Crosswalk.com

Southern Weather

reviewed by Andree Farias
Sounds like … a more structured and accessible version of hardcore band Underoath, with strong pop-punk and power pop elements akin to The Starting Line, Relient K, The Fold, and Foo Fighters.At a glance … bold statements of faith and a serviceable post-emo sound highlight this side project from Underoath's drummer/singer extraordinaire.Track Listing Say This Sooner
Drive There Now!
Dirty and Left Out
I Mostly Copy Other People
Southern Weather
Stop It!
Amazing, Because It Is
Everyone Here Smells Like a Rat
Never Say, "I Told You So"
Call Back When I'm Honest
Everything That Makes Me Sick

Surprisingly, the highest-charting Christian rock album of 2006 (and of all time) didn't come from the usual suspects: P.O.D., Switchfoot, Relient K, Pillar.
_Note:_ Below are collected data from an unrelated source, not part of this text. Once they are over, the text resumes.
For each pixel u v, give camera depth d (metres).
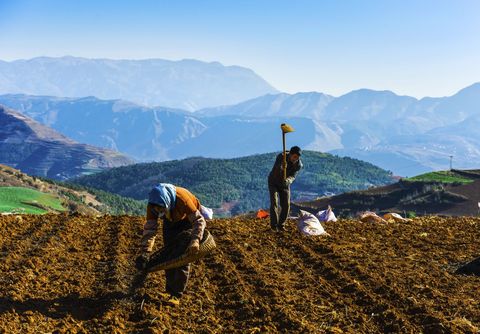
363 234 12.08
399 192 129.75
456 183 124.38
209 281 8.31
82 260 9.13
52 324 6.27
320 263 9.20
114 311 6.76
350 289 7.84
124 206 161.62
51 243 10.09
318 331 6.24
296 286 8.05
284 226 12.51
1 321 6.12
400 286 7.91
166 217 7.18
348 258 9.59
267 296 7.51
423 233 12.25
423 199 117.56
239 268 8.97
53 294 7.38
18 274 8.05
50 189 123.19
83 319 6.59
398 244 11.00
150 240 7.05
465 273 8.82
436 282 8.16
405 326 6.38
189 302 7.29
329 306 7.17
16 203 51.16
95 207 133.62
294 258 9.81
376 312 6.96
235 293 7.60
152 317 6.59
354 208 125.56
No, that distinction goes to screamo underdogs Underoath, whose third album Define the Great Line skyrocketed to the number two slot of the Billboard 200 chart upon release—a milestone for Tooth & Nail Records and Christian rock across the board.

Yet even this career-defining feat couldn't keep the Florida sextet from temporary dysfunction—more specifically, a need to refocus on their friendships that forced these good, youth-group-bred Southern boys to pull out of their headlining spot on the Vans Warped Tour in 2006.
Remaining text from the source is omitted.